ACTION ITEM:
Leave out all lines before the one containing "This chapter tells", and copy that line and all the rest below it exactly.

DATASET START

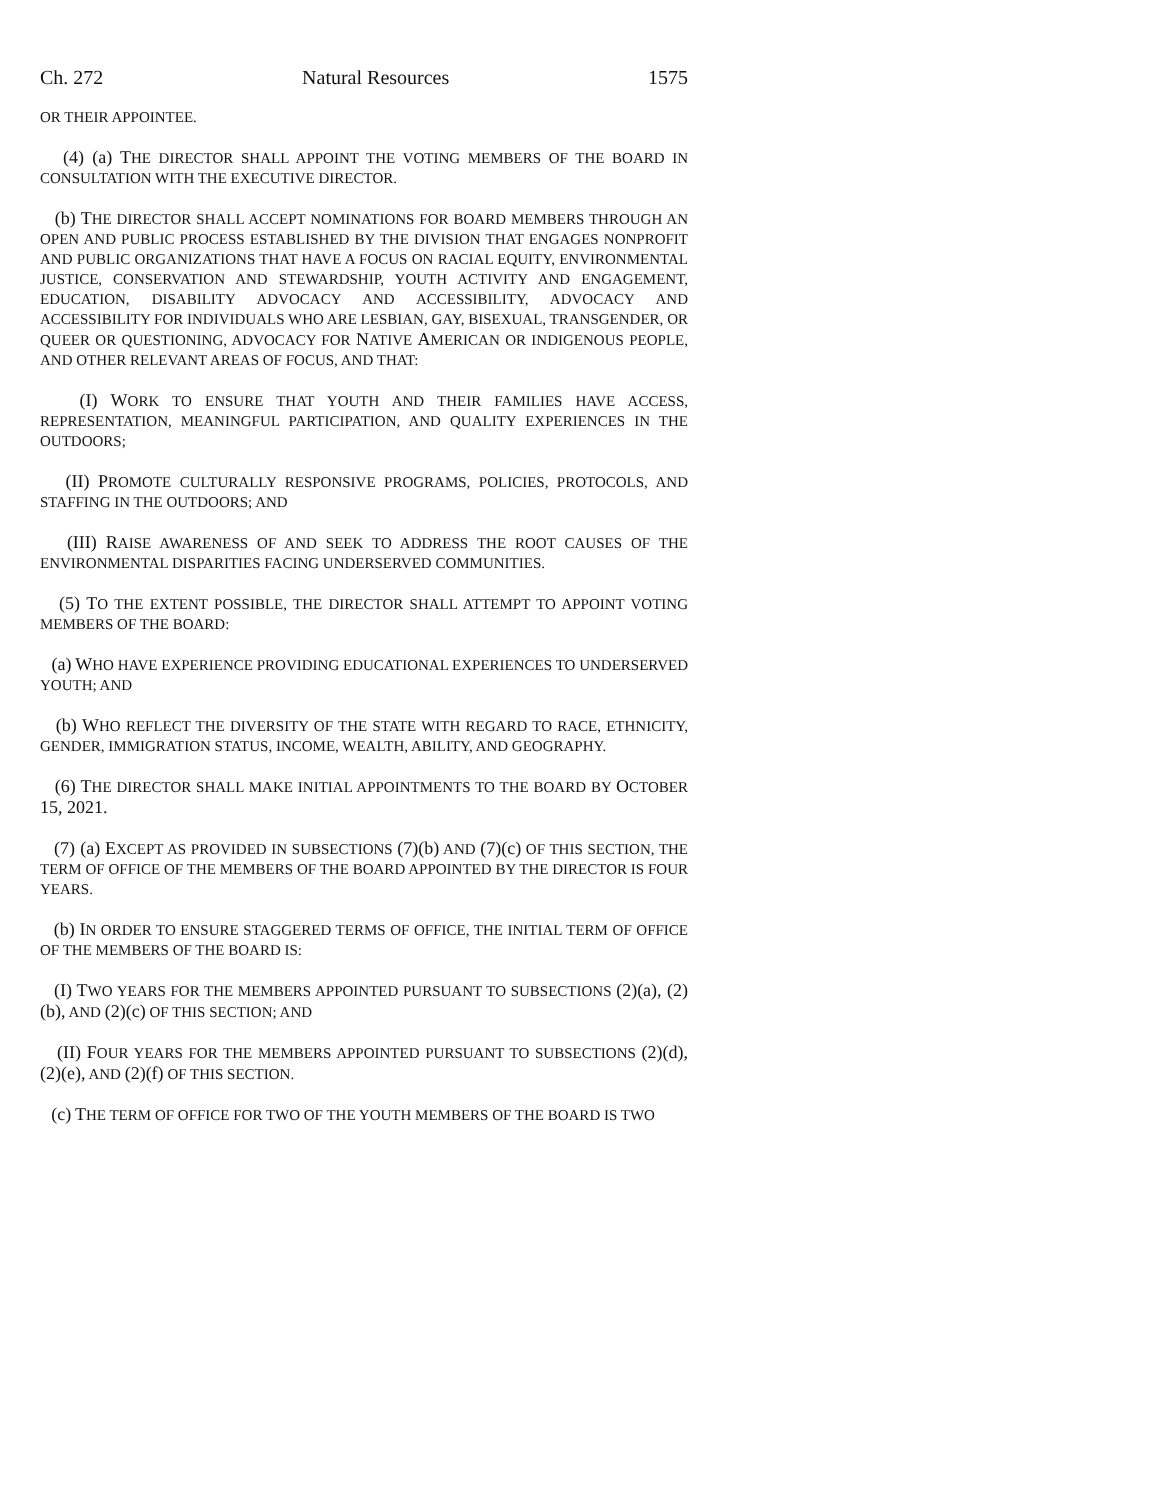Ch. 272 Natural Resources 1575
OR THEIR APPOINTEE.
(4) (a) THE DIRECTOR SHALL APPOINT THE VOTING MEMBERS OF THE BOARD IN CONSULTATION WITH THE EXECUTIVE DIRECTOR.
(b) THE DIRECTOR SHALL ACCEPT NOMINATIONS FOR BOARD MEMBERS THROUGH AN OPEN AND PUBLIC PROCESS ESTABLISHED BY THE DIVISION THAT ENGAGES NONPROFIT AND PUBLIC ORGANIZATIONS THAT HAVE A FOCUS ON RACIAL EQUITY, ENVIRONMENTAL JUSTICE, CONSERVATION AND STEWARDSHIP, YOUTH ACTIVITY AND ENGAGEMENT, EDUCATION, DISABILITY ADVOCACY AND ACCESSIBILITY, ADVOCACY AND ACCESSIBILITY FOR INDIVIDUALS WHO ARE LESBIAN, GAY, BISEXUAL, TRANSGENDER, OR QUEER OR QUESTIONING, ADVOCACY FOR NATIVE AMERICAN OR INDIGENOUS PEOPLE, AND OTHER RELEVANT AREAS OF FOCUS, AND THAT:
(I) WORK TO ENSURE THAT YOUTH AND THEIR FAMILIES HAVE ACCESS, REPRESENTATION, MEANINGFUL PARTICIPATION, AND QUALITY EXPERIENCES IN THE OUTDOORS;
(II) PROMOTE CULTURALLY RESPONSIVE PROGRAMS, POLICIES, PROTOCOLS, AND STAFFING IN THE OUTDOORS; AND
(III) RAISE AWARENESS OF AND SEEK TO ADDRESS THE ROOT CAUSES OF THE ENVIRONMENTAL DISPARITIES FACING UNDERSERVED COMMUNITIES.
(5) TO THE EXTENT POSSIBLE, THE DIRECTOR SHALL ATTEMPT TO APPOINT VOTING MEMBERS OF THE BOARD:
(a) WHO HAVE EXPERIENCE PROVIDING EDUCATIONAL EXPERIENCES TO UNDERSERVED YOUTH; AND
(b) WHO REFLECT THE DIVERSITY OF THE STATE WITH REGARD TO RACE, ETHNICITY, GENDER, IMMIGRATION STATUS, INCOME, WEALTH, ABILITY, AND GEOGRAPHY.
(6) THE DIRECTOR SHALL MAKE INITIAL APPOINTMENTS TO THE BOARD BY OCTOBER 15, 2021.
(7) (a) EXCEPT AS PROVIDED IN SUBSECTIONS (7)(b) AND (7)(c) OF THIS SECTION, THE TERM OF OFFICE OF THE MEMBERS OF THE BOARD APPOINTED BY THE DIRECTOR IS FOUR YEARS.
(b) IN ORDER TO ENSURE STAGGERED TERMS OF OFFICE, THE INITIAL TERM OF OFFICE OF THE MEMBERS OF THE BOARD IS:
(I) TWO YEARS FOR THE MEMBERS APPOINTED PURSUANT TO SUBSECTIONS (2)(a), (2)(b), AND (2)(c) OF THIS SECTION; AND
(II) FOUR YEARS FOR THE MEMBERS APPOINTED PURSUANT TO SUBSECTIONS (2)(d), (2)(e), AND (2)(f) OF THIS SECTION.
(c) THE TERM OF OFFICE FOR TWO OF THE YOUTH MEMBERS OF THE BOARD IS TWO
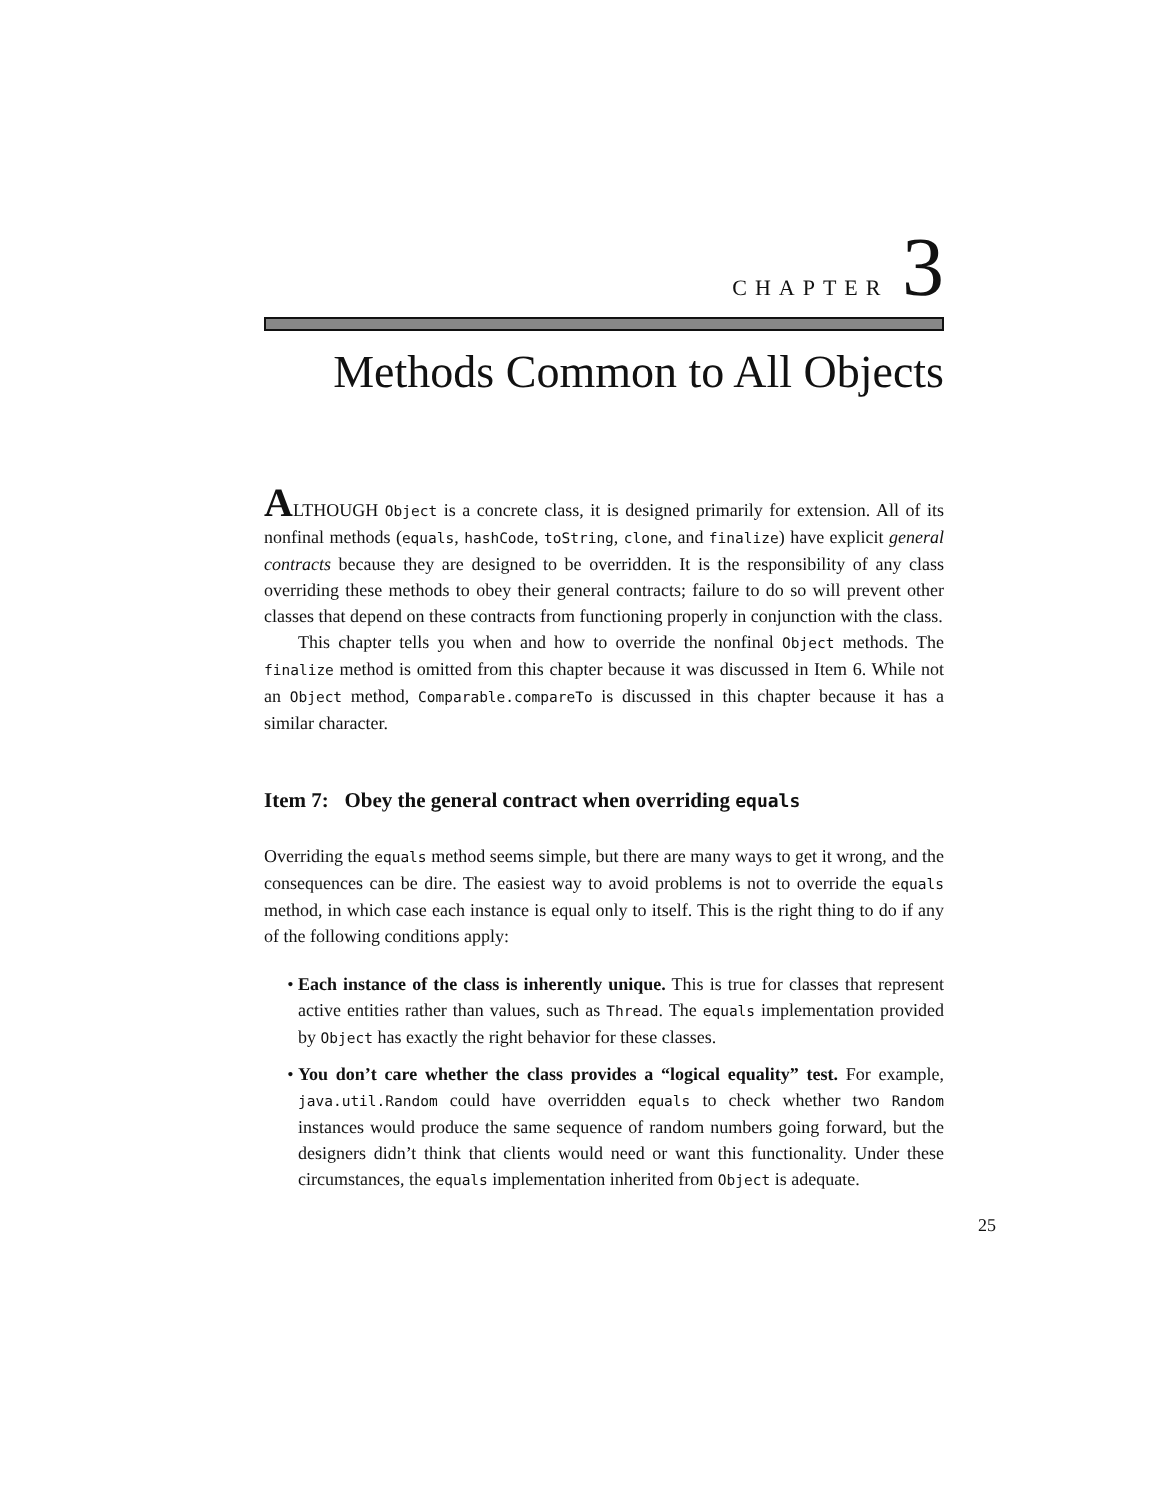CHAPTER 3
Methods Common to All Objects
ALTHOUGH Object is a concrete class, it is designed primarily for extension. All of its nonfinal methods (equals, hashCode, toString, clone, and finalize) have explicit general contracts because they are designed to be overridden. It is the responsibility of any class overriding these methods to obey their general contracts; failure to do so will prevent other classes that depend on these contracts from functioning properly in conjunction with the class.
This chapter tells you when and how to override the nonfinal Object methods. The finalize method is omitted from this chapter because it was discussed in Item 6. While not an Object method, Comparable.compareTo is discussed in this chapter because it has a similar character.
Item 7: Obey the general contract when overriding equals
Overriding the equals method seems simple, but there are many ways to get it wrong, and the consequences can be dire. The easiest way to avoid problems is not to override the equals method, in which case each instance is equal only to itself. This is the right thing to do if any of the following conditions apply:
Each instance of the class is inherently unique. This is true for classes that represent active entities rather than values, such as Thread. The equals implementation provided by Object has exactly the right behavior for these classes.
You don’t care whether the class provides a “logical equality” test. For example, java.util.Random could have overridden equals to check whether two Random instances would produce the same sequence of random numbers going forward, but the designers didn’t think that clients would need or want this functionality. Under these circumstances, the equals implementation inherited from Object is adequate.
25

DATASET END

RESPONSE FOR THIS EXERCISE:
This chapter tells you when and how to override the nonfinal Object methods. The finalize method is omitted from this chapter because it was discussed in Item 6. While not an Object method, Comparable.compareTo is discussed in this chapter because it has a similar character.
Item 7: Obey the general contract when overriding equals
Overriding the equals method seems simple, but there are many ways to get it wrong, and the consequences can be dire. The easiest way to avoid problems is not to override the equals method, in which case each instance is equal only to itself. This is the right thing to do if any of the following conditions apply:
Each instance of the class is inherently unique. This is true for classes that represent active entities rather than values, such as Thread. The equals implementation provided by Object has exactly the right behavior for these classes.
You don’t care whether the class provides a “logical equality” test. For example, java.util.Random could have overridden equals to check whether two Random instances would produce the same sequence of random numbers going forward, but the designers didn’t think that clients would need or want this functionality. Under these circumstances, the equals implementation inherited from Object is adequate.
25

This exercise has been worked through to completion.